● **What you have to do**:
Quote the listing below in full, copying every line without a single change.

● **Collection entries**:
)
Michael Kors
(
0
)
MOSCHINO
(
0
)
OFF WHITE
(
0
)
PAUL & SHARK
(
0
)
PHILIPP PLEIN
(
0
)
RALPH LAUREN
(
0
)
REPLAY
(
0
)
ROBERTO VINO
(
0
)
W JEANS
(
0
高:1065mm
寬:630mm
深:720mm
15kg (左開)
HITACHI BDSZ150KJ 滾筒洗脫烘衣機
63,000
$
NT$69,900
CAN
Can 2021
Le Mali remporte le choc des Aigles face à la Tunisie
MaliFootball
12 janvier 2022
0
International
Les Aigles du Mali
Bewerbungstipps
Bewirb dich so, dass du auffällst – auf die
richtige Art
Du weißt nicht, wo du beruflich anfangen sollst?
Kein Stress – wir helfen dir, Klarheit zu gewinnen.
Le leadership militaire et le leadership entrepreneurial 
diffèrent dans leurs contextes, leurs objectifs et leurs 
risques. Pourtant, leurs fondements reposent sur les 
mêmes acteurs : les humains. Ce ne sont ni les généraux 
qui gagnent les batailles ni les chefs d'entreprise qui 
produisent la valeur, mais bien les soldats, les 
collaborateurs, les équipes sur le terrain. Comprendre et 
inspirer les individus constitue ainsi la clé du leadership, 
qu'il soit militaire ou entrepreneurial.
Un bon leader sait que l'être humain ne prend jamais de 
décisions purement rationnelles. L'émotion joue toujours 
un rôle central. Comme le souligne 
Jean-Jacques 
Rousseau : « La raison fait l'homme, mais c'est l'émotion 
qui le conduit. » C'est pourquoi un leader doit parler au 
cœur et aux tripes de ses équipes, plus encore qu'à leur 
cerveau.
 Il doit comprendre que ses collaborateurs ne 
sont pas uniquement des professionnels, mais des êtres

● **Exercise output**:
)
Michael Kors
(
0
)
MOSCHINO
(
0
)
OFF WHITE
(
0
)
PAUL & SHARK
(
0
)
PHILIPP PLEIN
(
0
)
RALPH LAUREN
(
0
)
REPLAY
(
0
)
ROBERTO VINO
(
0
)
W JEANS
(
0
高:1065mm
寬:630mm
深:720mm
15kg (左開)
HITACHI BDSZ150KJ 滾筒洗脫烘衣機
63,000
$
NT$69,900
CAN
Can 2021
Le Mali remporte le choc des Aigles face à la Tunisie
MaliFootball
12 janvier 2022
0
International
Les Aigles du Mali
Bewerbungstipps
Bewirb dich so, dass du auffällst – auf die
richtige Art
Du weißt nicht, wo du beruflich anfangen sollst?
Kein Stress – wir helfen dir, Klarheit zu gewinnen.
Le leadership militaire et le leadership entrepreneurial 
diffèrent dans leurs contextes, leurs objectifs et leurs 
risques. Pourtant, leurs fondements reposent sur les 
mêmes acteurs : les humains. Ce ne sont ni les généraux 
qui gagnent les batailles ni les chefs d'entreprise qui 
produisent la valeur, mais bien les soldats, les 
collaborateurs, les équipes sur le terrain. Comprendre et 
inspirer les individus constitue ainsi la clé du leadership, 
qu'il soit militaire ou entrepreneurial.
Un bon leader sait que l'être humain ne prend jamais de 
décisions purement rationnelles. L'émotion joue toujours 
un rôle central. Comme le souligne 
Jean-Jacques 
Rousseau : « La raison fait l'homme, mais c'est l'émotion 
qui le conduit. » C'est pourquoi un leader doit parler au 
cœur et aux tripes de ses équipes, plus encore qu'à leur 
cerveau.
 Il doit comprendre que ses collaborateurs ne 
sont pas uniquement des professionnels, mais des êtres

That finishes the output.